(Entries supplied Opens)
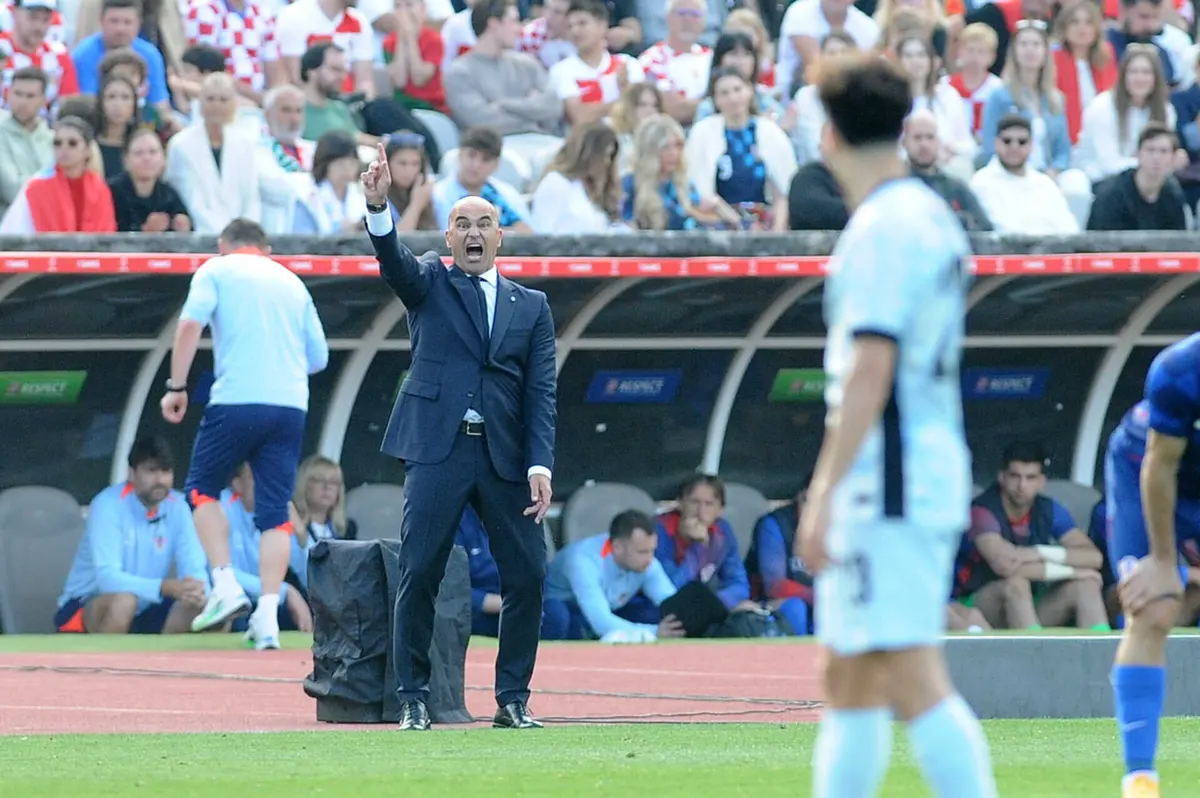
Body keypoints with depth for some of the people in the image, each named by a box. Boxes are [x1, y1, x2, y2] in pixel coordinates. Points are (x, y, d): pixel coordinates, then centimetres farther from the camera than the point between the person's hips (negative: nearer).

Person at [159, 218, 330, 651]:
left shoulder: (216, 270, 9)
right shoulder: (291, 282, 21)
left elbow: (190, 325, -8)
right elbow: (319, 357, 19)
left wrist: (177, 386, -5)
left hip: (236, 400, -4)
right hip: (291, 404, 4)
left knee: (203, 489, 13)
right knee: (275, 511, 4)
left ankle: (226, 586, -3)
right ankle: (267, 615, -6)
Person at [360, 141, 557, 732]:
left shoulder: (530, 306, 15)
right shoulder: (429, 284, 11)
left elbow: (542, 391, 8)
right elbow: (392, 261, -11)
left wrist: (540, 465, -4)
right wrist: (378, 207, -31)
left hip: (505, 455, 2)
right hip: (437, 449, -2)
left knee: (528, 576, -2)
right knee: (418, 575, -7)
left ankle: (512, 698, 8)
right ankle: (413, 699, 0)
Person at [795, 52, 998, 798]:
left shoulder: (883, 228, -14)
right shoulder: (934, 216, 15)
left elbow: (870, 372, -20)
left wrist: (824, 493, -19)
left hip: (889, 489, -10)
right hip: (928, 482, 10)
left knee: (915, 681, -12)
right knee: (850, 682, 14)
(Entries supplied Closes)
### Exercise brief
Convert every line of the material above into a numbered list, omitting blank lines and leaving the pictures out.

### Finished exercise
1. Body keypoints with depth for some of the people in the image, each named by a box. Boxes are [x1, y1, x2, y2] in pixel coordinates. Points are (x, y, d): pixel coordinates, then centimetres farther from the camera than the point between the person's hips (negative: nearer).
2. Person at [159, 218, 330, 651]:
3. left shoulder: (216, 270, 9)
4. right shoulder: (291, 282, 21)
5. left elbow: (190, 325, -8)
6. right elbow: (319, 357, 19)
7. left wrist: (177, 386, -5)
8. left hip: (236, 400, -4)
9. right hip: (291, 404, 4)
10. left knee: (203, 489, 13)
11. right knee: (275, 511, 4)
12. left ankle: (226, 586, -3)
13. right ankle: (267, 615, -6)
14. Person at [360, 141, 557, 732]:
15. left shoulder: (530, 306, 15)
16. right shoulder: (429, 284, 11)
17. left elbow: (542, 391, 8)
18. right elbow: (392, 261, -11)
19. left wrist: (540, 465, -4)
20. right wrist: (378, 207, -31)
21. left hip: (505, 455, 2)
22. right hip: (437, 449, -2)
23. left knee: (528, 576, -2)
24. right knee: (418, 575, -7)
25. left ankle: (512, 698, 8)
26. right ankle: (413, 699, 0)
27. Person at [795, 52, 998, 798]:
28. left shoulder: (883, 228, -14)
29. right shoulder: (934, 216, 15)
30. left elbow: (870, 372, -20)
31. left wrist: (824, 493, -19)
32. left hip: (889, 489, -10)
33. right hip: (928, 482, 10)
34. left knee: (915, 681, -12)
35. right knee: (850, 682, 14)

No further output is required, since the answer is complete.